B025 - ALLOGENEIC STEM CELL TRANSPLANTATION IN PATIENTS WITH BCR-ABL-NEGATIVE MYELOPROLIFERATIVE NEOPLASMS PRETREATED WITH JAK1/JAK2 INHIBITORS (ID 317)
- M. Barabanshikova
- E. Morozova
- I. Moiseev
- J. Vlasova
- V. Baykov
- I. Ushal
- G. Rodionov
- S. Moiseev
- I. Barkhatov
- K. Afanasyeva
- S. Bondarenko
- B. Afanasyev
Primary myelofibrosis (PMF), post-polycythemia vera (post-PVMF), post-essential thrombocythemia (post-ETMF), and myelodysplastic/myeloproliferative neoplasms (MDS/MPN) are BCR-ABL-negative hematopoietic stem cell disorders (MPN) with variable prognosis. The aim of the study was to analyze the results of allogeneic hematopoietic stem cell transplantation (alloHSCT) in patients MPNs who did (MF+) and who did not receive (MPN-) target therapy with JAK1/JAK2 inhibitors.
Fifty four patients were included in the study with median age of 49 years (20-61). JAK1/JAK2 inhibitor therapy with ruxolitinib (25) or pacritinib (2) was performed during 7 months before alloHSCT and disease stabilization occurred in 15 patients, disease progression - 4, clinical improvement - 8 according to ELN criteria. Among them 26 patients received ruxolitinib 30-45 mg daily until D-1 and 10-15 mg/day from D+5 to D+100 and graft versus host disease (GVHD) prophylaxis with cyclophosphamide 50 mg/kg D+3,+4. Twenty-seven patients with MPN- (postPV-MF-2, PMF-10, CMML-9, aCML-3, MPN unclassifiable-3) were not treated with target therapy. GVHD prophylaxis in MPN- patients consisted of antithymocytic globulin (ATGAM 60 mg/kg or thymoglobuline 5 mg/kg) and tacrolimus/mophethyl-mycophenolate. All patients received conditioning regimen with fludarabine 180 mg/m2 plus busulfan 8-10 mg/kg. AlloHSCT was performed from unrelated (37), related (10) and haploidentical (7) donor. Stem cell source was granulocyte colony-stimulating factor mobilized peripheral blood progenitor cells (43) and bone marrow (11). Median number of CD34+cells/kg was 6,4 x 109 (1,4-11,9). In 20 patients analysis of ruxolitinib concentration in peripheral blood with high performance liquid chromatography-tandem mass spectrometry (Agilent technology, USA) at D0, D+7, D+14, D+21, D+30, D+60, D+100 was performed.
Median follow up was 32 months (2-126). Primary engraftment was documented in 77% of patients. The rate of primary graft failure was 16% in MF+group and 29% - in MPN- (p=ns).
Analysis of Cthrough concentrations of ruxolitinib demonstrated accumulation of the drug from day+7 (median 17.7 ng/ml) to day+14 (median 43.8 ng/ml, p=0.028) and subsequent stable concentrations. Ruxolitinib value was not detected at day 0 in all samples due to drug intake interruption from day-1 to +4. Five MF+ patients died due to infection (4) and GI-bleeding(1).

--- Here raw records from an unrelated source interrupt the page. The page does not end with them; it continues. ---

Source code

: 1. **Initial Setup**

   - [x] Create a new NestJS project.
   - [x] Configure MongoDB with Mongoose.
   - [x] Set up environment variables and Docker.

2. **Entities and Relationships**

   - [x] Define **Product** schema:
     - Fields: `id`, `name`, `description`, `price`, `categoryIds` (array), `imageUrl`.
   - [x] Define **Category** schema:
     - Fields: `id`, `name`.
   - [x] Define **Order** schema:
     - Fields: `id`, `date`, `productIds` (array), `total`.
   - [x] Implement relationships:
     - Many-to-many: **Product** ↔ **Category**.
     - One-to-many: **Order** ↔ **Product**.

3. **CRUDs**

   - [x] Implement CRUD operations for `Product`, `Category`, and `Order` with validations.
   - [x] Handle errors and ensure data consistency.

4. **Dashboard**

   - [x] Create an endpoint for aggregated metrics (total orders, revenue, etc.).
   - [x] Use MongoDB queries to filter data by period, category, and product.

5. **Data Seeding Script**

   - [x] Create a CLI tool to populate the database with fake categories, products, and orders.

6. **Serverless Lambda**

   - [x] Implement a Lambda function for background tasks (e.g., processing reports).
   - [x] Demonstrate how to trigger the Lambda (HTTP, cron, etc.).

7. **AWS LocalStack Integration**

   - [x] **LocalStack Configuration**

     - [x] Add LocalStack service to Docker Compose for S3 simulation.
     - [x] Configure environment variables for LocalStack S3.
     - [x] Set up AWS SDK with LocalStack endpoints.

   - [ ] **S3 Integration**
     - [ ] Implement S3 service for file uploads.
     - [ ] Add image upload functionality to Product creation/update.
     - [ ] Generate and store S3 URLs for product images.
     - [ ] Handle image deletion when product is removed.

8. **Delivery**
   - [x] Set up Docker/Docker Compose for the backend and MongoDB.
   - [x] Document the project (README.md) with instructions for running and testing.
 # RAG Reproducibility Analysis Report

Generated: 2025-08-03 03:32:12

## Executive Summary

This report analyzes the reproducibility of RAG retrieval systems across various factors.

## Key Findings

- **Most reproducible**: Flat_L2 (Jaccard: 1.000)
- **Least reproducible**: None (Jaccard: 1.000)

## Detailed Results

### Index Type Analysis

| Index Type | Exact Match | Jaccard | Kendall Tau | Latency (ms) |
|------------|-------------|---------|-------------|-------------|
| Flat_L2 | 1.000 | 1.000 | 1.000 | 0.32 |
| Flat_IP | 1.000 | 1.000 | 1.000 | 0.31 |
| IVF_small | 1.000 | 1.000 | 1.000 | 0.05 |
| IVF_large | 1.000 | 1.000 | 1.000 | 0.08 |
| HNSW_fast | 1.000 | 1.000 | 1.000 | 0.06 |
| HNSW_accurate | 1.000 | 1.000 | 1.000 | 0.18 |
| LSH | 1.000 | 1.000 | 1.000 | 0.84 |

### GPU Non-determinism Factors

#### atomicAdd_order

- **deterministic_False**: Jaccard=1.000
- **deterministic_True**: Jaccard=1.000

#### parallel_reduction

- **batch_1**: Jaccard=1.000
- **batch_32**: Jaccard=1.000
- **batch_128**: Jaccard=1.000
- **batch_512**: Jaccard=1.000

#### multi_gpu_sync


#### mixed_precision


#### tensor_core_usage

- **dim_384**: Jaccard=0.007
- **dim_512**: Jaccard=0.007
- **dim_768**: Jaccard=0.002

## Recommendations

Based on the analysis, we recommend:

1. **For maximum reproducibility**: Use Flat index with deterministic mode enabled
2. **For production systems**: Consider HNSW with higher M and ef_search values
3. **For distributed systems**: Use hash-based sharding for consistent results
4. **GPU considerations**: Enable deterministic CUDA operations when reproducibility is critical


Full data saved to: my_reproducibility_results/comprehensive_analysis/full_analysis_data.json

Acute GVHD grade 2-4 and chronic moderate/severe GVHD was documented in 20% and 24% MF+, 29% and 43% of MPN-patients (p=ns). Viral reactivation occurred in 42% MPN-, 43% of MF+patients (p=ns). The rate of toxic hepatitis grade 3-4 and venoocclusive liver disease was similar between groups: 21% and 12% in patients with MPN-, 25% and 13% in MF+patients.
The 3-year overall survival was superior in MF+patients 74% compared to MPN- - 30% (p=0.007), as well as progression free survival (66% vs 24%, p=0.016).
Introduction of JAK1/JAK2 inhibitor in the pre- and posttransplant period might be one of the options to improve results of alloHSCT in MF patients.
M.V.B. had received travel grants from Pfizer, Novartis and lecturer fees from Novartis, Celgene. I.S.M. had received travel grants from MSD, Novartis, Pfizer, Celgene, Takeda, BMS, consulting fees from Novartis and Celgene, Novartis. The remaining authors declare no competing financial interests.